何度も木聖剣を振るうが、ニーダに弾かれてしまう。
決定打が出ない。
「これが場数の差ってやつだ。所詮は駆け出しの冒険者だな。力は相当だが、攻撃が単調で避けるのが簡単だ。結構、腕が立つと思っていたが大したことはないな」
ニーダが何かを言っているが、耳に入ってこない。
急がなければ。ミーチャの魔法が解ける前に。
「まぁ、そろそろ……って、おい!! 話を最後まで……」
再び、攻撃を加えた。
次は二刀流だ。これなら、ニーダが防御をした時の隙をつけるはずだ。
「くっ……あぶねぇ!」
思った通りだ。二刀流なら、ニーダにダメージを与えることが出来る。
あと一歩だ。
「厄介な真似を。しかたねぇ……」
ニーダが何かを言うと、急に体が重くなった。
なんだ、これは……
「ぐふっ!」
ニーダの蹴りに反応も出来ずに、蹴り飛ばされた。
何度も執拗に蹴りを入れてくる。
体が重くて、動けない……
「どうだ? 大したものだろう? 俺を剣士と思っていたんだろ? 残念だった。俺は魔法剣士だったんだよ。お前には俊敏性を落とす魔法をかけてやった。体が重くて、言うことを聞かないだろ?」
これが……呪いか。
動こうにも、指一つ動かすことが出来ない。その間も何度も蹴ってくる。
まずい……意識が……。
しかし、ふいに体が軽くなった。
どういうことだ?
魔法? 魔法を掛けられているのか?
顔を動かすと、その視線の先には……ルーナがいた。こちらに手をかざし、魔法を発動させている。

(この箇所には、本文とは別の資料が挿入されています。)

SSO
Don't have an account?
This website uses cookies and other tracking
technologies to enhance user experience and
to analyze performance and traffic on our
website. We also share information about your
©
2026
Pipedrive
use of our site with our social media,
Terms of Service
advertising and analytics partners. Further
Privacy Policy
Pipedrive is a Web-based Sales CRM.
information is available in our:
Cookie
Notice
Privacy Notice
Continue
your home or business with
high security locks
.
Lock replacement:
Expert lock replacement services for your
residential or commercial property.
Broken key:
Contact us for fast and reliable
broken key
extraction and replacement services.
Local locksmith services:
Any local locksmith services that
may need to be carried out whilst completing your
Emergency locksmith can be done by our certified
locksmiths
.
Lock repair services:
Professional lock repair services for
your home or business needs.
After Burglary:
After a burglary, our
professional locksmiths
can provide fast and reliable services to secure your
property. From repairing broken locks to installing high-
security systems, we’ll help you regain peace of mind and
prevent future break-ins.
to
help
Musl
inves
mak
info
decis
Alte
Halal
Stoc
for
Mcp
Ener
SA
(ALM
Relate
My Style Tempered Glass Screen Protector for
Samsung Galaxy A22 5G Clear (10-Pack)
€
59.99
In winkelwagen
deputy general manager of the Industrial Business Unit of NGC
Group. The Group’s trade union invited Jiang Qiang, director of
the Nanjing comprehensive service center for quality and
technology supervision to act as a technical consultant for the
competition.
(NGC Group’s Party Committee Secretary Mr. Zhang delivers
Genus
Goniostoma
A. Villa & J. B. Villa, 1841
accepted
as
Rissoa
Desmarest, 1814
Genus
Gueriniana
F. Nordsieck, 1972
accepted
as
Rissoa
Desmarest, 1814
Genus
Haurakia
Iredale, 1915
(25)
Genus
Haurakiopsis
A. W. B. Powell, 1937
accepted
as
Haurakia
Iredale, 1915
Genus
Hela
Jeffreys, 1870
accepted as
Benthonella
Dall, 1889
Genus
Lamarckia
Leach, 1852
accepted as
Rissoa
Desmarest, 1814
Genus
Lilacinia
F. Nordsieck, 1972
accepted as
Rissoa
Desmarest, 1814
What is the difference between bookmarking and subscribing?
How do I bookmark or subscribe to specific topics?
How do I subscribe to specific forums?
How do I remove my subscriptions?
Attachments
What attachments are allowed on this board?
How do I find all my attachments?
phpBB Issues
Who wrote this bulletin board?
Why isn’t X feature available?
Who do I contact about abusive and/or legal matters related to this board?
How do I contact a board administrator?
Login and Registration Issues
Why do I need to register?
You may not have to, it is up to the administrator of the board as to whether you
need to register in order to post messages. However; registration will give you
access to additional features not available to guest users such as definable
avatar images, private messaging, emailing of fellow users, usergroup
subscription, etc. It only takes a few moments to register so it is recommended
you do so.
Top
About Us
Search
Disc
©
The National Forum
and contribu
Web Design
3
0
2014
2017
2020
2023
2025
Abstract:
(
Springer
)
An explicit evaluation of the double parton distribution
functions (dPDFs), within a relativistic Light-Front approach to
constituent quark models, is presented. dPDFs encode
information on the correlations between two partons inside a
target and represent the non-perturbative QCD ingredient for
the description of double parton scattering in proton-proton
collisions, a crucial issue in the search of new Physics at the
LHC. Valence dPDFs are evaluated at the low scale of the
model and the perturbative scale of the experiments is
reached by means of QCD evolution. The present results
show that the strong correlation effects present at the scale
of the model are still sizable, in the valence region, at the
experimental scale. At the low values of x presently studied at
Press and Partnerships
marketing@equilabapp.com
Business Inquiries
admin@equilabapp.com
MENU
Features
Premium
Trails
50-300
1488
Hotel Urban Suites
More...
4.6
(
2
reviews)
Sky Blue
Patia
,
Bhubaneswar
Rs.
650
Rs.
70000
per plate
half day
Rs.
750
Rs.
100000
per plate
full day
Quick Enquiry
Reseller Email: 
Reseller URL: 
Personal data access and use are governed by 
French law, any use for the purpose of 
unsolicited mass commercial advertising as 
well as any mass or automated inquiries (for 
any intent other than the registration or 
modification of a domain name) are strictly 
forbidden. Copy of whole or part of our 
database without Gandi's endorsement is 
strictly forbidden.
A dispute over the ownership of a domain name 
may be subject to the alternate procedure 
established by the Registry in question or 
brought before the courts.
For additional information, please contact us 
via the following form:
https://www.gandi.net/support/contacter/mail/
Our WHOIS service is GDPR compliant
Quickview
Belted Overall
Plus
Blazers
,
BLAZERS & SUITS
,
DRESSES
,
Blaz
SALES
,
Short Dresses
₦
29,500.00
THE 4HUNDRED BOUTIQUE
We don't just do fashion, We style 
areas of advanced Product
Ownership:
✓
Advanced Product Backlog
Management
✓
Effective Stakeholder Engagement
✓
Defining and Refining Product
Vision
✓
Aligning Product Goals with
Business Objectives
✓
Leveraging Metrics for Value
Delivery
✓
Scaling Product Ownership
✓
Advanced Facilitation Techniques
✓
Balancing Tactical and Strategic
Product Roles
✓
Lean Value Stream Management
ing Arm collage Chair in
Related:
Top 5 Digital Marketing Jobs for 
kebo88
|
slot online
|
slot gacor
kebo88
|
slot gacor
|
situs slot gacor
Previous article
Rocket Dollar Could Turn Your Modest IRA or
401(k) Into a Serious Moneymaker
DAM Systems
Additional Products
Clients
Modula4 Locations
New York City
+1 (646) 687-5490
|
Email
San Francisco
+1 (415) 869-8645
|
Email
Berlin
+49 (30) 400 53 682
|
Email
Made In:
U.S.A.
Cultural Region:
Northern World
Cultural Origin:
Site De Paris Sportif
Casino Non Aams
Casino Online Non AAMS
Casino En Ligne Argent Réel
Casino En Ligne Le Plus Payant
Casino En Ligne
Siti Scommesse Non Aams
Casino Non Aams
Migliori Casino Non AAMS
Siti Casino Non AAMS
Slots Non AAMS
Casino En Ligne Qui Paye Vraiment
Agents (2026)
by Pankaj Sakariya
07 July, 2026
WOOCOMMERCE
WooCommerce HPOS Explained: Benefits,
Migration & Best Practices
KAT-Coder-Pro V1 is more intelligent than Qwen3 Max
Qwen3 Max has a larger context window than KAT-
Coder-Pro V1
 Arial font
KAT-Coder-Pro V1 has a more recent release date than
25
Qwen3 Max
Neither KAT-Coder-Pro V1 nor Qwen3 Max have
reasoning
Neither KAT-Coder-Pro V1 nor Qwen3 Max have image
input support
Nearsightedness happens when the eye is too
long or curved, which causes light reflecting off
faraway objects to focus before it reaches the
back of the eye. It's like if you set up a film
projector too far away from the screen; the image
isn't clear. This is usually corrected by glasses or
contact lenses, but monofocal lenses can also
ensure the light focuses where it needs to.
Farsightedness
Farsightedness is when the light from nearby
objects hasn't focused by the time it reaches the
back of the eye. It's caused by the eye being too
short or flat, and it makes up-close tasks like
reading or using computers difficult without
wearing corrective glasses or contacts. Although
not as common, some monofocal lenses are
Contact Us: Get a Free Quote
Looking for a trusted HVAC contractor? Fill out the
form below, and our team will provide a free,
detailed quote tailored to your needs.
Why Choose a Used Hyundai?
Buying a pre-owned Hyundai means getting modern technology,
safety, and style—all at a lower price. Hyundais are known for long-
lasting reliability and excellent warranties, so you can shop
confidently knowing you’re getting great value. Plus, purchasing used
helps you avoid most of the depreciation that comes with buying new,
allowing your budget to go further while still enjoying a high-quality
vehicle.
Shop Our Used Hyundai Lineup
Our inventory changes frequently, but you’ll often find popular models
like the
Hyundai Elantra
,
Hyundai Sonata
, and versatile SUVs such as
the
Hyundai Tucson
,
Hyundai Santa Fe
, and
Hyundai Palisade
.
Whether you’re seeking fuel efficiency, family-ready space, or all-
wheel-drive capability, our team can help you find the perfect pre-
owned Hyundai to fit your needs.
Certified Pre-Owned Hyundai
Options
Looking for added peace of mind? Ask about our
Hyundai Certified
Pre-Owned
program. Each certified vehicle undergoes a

それに気付いたのか、ニーダの剣がルーナの方に向いた。
ルーナが殺される!!
「ニーダ!!」
僕は木聖剣をニーダの体に思いっきり、突き刺した。
木聖剣はニーダの体を貫通し、致命傷を与えた。
「なんで、動け……ああ、そうか。そこの獣人も魔法師だったのか……」
ニーダは倒れ、荒い息遣いをして、僕の胸ぐらを掴んできた。
「よく聞け。忠告だ。商業ギルドには絶対に手を出すなよ」
「この騒動は商業ギルドの仕業か!?」
「へへっ……恩人に手を上げたとあっては師匠に怒られちまうな……でも、殺さずに済んで……良かったぜ」
「ニーダ? おい……」
胸ぐらを掴んでいた手がゆっくりと地面に触れた。
最悪なやつだと思っていた。周りを見下し、自分のことしか考えないやつだと。
ニーダは、この戦闘中、何度も僕を殺せるチャンスがあった。
しかし、蹴りはしたが剣を向けてくることはなかった。きっと……一度、助けた恩を感じていたからだろう。
この背後にはきっと商業ギルドがいる……ハッキリと言わなかったが、ニーダはそれを伝えたかったんだと思う。そして、ニーダはその卑劣な商業ギルドに殺されたようなものだ。
僕はニーダの愛剣を拾った。
「ニーダが夢に見たダンジョン攻略。この剣は必ず、ダンジョンの最深部に突き刺してやる」
それが僕に出来る唯一のニーダへの弔いだった。
「ロスティ。片付いたか?」
「ああ」
ロドはすでに女魔法師を倒し、ほとんどの黒尽くめの者たちは撤退していったと言う。
女魔法師からは有益な情報は得られなかったらしい。
なんとも後味の悪い戦いになった……。
再びニーダのような者と剣を交えることがないように、僕は覚悟した。商業ギルドと事を構えることになるかもしれないことを。